Government has availed N.dollars 2,5 billion to the National Housing Enterprise (NHE) for the construction of the mass housing project in the Erongo Region. NHE intends to build at least 8 850 houses within the next 18 months in the region as part of the first phase of the project. The tender to construct the homes was awarded to a South African-based company, 7 Sirs, which makes use of local contractors and skilled and unskilled workers.

7 Sirs is a property development and construction company building low-cost and mid-range municipal housing developments, private property developments, civil and road construction.

When Nampa visited the site during the meeting, some sub-contractors who spoke on condition of anonymity said they feared intimidation from management and fear losing their jobs if they speak to the media.

“I might lose my job if I tell you what is going on here.
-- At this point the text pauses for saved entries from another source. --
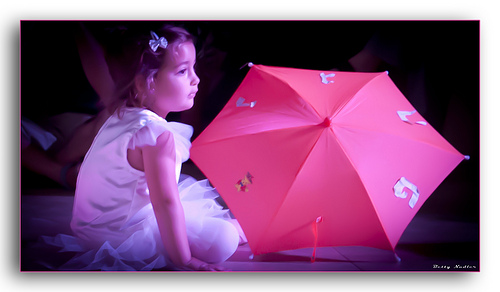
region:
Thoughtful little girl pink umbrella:
[77, 21, 459, 262]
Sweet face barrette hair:
[115, 24, 210, 120]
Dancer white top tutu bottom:
[89, 64, 236, 268]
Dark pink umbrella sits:
[197, 58, 461, 260]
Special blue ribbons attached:
[311, 69, 433, 224]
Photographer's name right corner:
[425, 255, 481, 275]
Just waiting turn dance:
[159, 32, 255, 269]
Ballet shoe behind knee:
[190, 203, 256, 264]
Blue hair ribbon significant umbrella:
[139, 25, 176, 59]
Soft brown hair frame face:
[102, 28, 191, 110]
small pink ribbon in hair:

It is a case of take-it-or-leave-it,” one source stressed.

According to the sub-contractor, he is paid N.dollars 2 200 to build the foundation of a house, N.dollars 1 500 to erect a roof, about N.dollars 30 to hang one door, and about N.dollars 400 to install the ceiling of a house.

He said he employs about seven workers, who should earn a minimum wage of N.dollars 12,11 per hour – a rate which he said he cannot afford.
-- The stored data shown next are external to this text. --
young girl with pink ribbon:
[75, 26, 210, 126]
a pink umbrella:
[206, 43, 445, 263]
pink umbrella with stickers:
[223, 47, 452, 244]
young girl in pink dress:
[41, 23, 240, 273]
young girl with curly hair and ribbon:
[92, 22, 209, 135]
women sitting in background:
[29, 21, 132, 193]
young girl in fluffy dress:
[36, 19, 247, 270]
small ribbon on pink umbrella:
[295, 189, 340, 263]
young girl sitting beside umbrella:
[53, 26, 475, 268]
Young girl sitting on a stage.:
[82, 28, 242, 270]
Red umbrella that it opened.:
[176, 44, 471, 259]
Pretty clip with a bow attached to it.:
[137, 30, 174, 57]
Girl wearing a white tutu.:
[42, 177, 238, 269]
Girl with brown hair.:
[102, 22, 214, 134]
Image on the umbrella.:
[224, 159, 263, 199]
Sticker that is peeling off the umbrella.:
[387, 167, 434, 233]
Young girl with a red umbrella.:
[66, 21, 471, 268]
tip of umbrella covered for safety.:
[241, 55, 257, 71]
Nampa spoke to two young women – Elfrieda Hausiku, 19; and Eli Mukosho, 22 – who said they are unskilled labourers and earn N.dollars 7 per hour.

“For N.dollars 7 we are pushing wheelbarrows around the whole day, and it is slavery,” they stated.

Many male and female workers were dressed in jeans, t-shirts, sneakers, and flip-flops and worked without any safety gear.

Members of the union include skilled, semi-skilled and labourers working in the metal, building, engineering, motors, plastic, wood industry, and other related sectors.